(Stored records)
——————

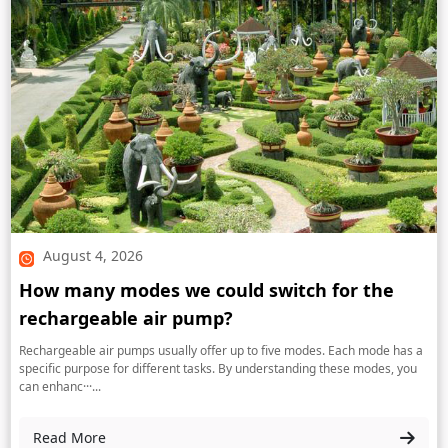
August 4, 2026
How many modes we could switch for the
rechargeable air pump?
Rechargeable air pumps usually offer up to five modes. Each mode has a
specific purpose for different tasks. By understanding these modes, you
can enhanc···...
Read More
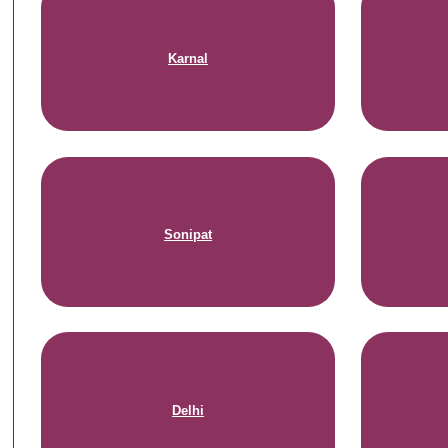
Karnal
Sonipat
Delhi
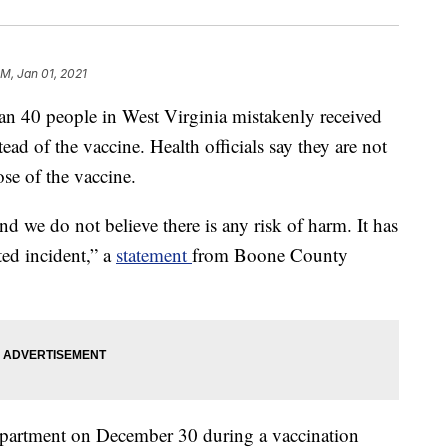
PM, Jan 01, 2021
 people in West Virginia mistakenly received
d of the vaccine. Health officials say they are not
dose of the vaccine.
nd we do not believe there is any risk of harm. It has
ted incident,” a
statement
from Boone County
epartment on December 30 during a vaccination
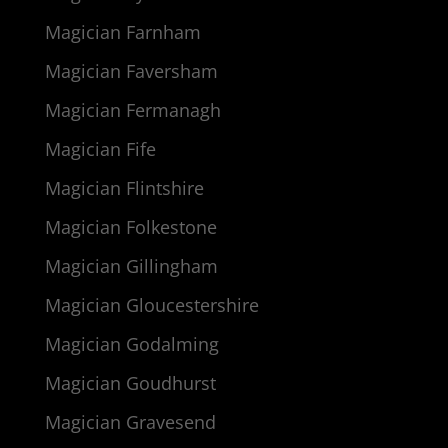
Magician Farnham
Magician Faversham
Magician Fermanagh
Magician Fife
Magician Flintshire
Magician Folkestone
Magician Gillingham
Magician Gloucestershire
Magician Godalming
Magician Goudhurst
Magician Gravesend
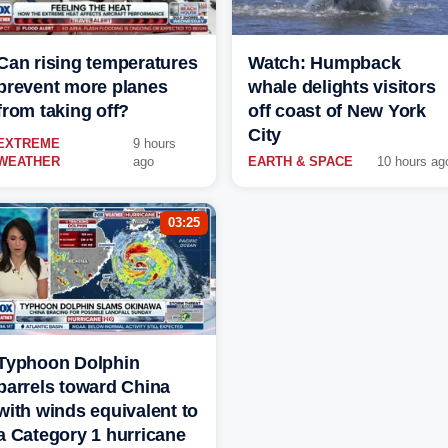
Can rising temperatures
Watch: Humpback
prevent more planes
whale delights visitors
from taking off?
off coast of New York
City
EXTREME
9 hours
WEATHER
ago
EARTH & SPACE
10 hours ag
03:25
Typhoon Dolphin
barrels toward China
with winds equivalent to
a Category 1 hurricane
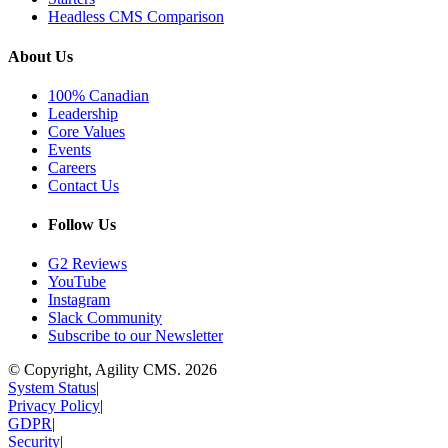
Headless CMS Comparison
About Us
100% Canadian
Leadership
Core Values
Events
Careers
Contact Us
Follow Us
G2 Reviews
YouTube
Instagram
Slack Community
Subscribe to our Newsletter
© Copyright, Agility CMS.
2026
System Status
|
Privacy Policy
|
GDPR
|
Security
|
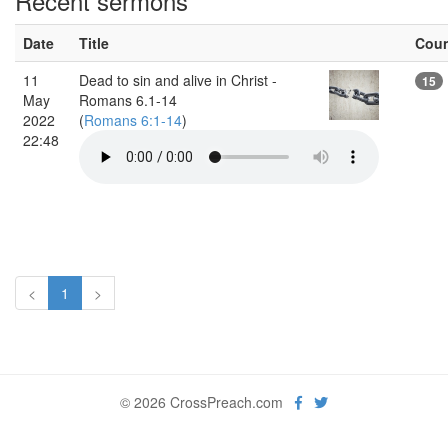
Recent sermons
Date
Title
Cou
11
Dead to sin and alive in Christ -
15
May
Romans 6.1-14
2022
(
Romans 6:1-14
)
22:48
<
1
>
© 2026 CrossPreach.com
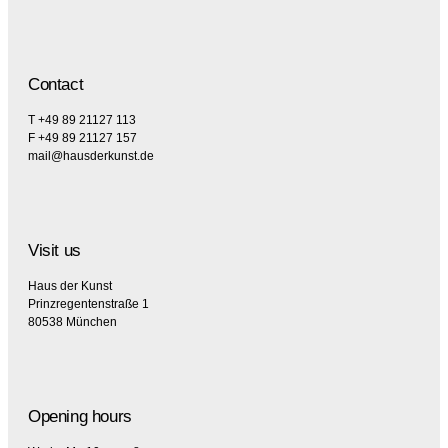
Contact
T +49 89 21127 113
F +49 89 21127 157
mail@hausderkunst.de
Visit us
Haus der Kunst
Prinzregentenstraße 1
80538 München
Opening hours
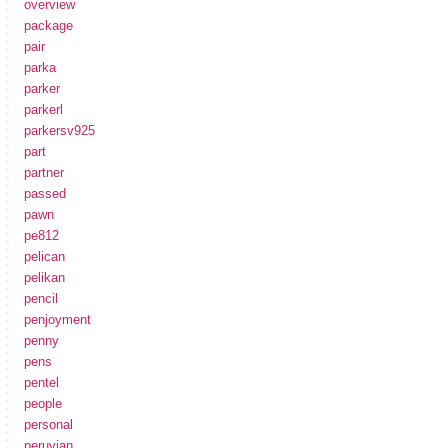
overview
package
pair
parka
parker
parkerl
parkersv925
part
partner
passed
pawn
pe812
pelican
pelikan
pencil
penjoyment
penny
pens
pentel
people
personal
peruvian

——————

Action item: With every picture removed, give the entries above again exactly.

Finished exercise:
August 4, 2026
How many modes we could switch for the
rechargeable air pump?
Rechargeable air pumps usually offer up to five modes. Each mode has a
specific purpose for different tasks. By understanding these modes, you
can enhanc···...
Read More
Karnal
Sonipat
Delhi
PM, Jan 01, 2021
 people in West Virginia mistakenly received
d of the vaccine. Health officials say they are not
dose of the vaccine.
nd we do not believe there is any risk of harm. It has
ted incident,” a
statement
from Boone County
epartment on December 30 during a vaccination
Magician Farnham
Magician Faversham
Magician Fermanagh
Magician Fife
Magician Flintshire
Magician Folkestone
Magician Gillingham
Magician Gloucestershire
Magician Godalming
Magician Goudhurst
Magician Gravesend
Can rising temperatures
Watch: Humpback
prevent more planes
whale delights visitors
from taking off?
off coast of New York
City
EXTREME
9 hours
WEATHER
ago
EARTH & SPACE
10 hours ag
03:25
Typhoon Dolphin
barrels toward China
with winds equivalent to
a Category 1 hurricane
Headless CMS Comparison
About Us
100% Canadian
Leadership
Core Values
Events
Careers
Contact Us
Follow Us
G2 Reviews
YouTube
Instagram
Slack Community
Subscribe to our Newsletter
© Copyright, Agility CMS.
2026
System Status
|
Privacy Policy
|
GDPR
|
Security
|
Recent sermons
Date
Title
Cou
11
Dead to sin and alive in Christ -
15
May
Romans 6.1-14
2022
(
Romans 6:1-14
)
22:48
<
1
>
© 2026 CrossPreach.com
Contact
T +49 89 21127 113
F +49 89 21127 157
mail@hausderkunst.de
Visit us
Haus der Kunst
Prinzregentenstraße 1
80538 München
Opening hours
overview
package
pair
parka
parker
parkerl
parkersv925
part
partner
passed
pawn
pe812
pelican
pelikan
pencil
penjoyment
penny
pens
pentel
people
personal
peruvian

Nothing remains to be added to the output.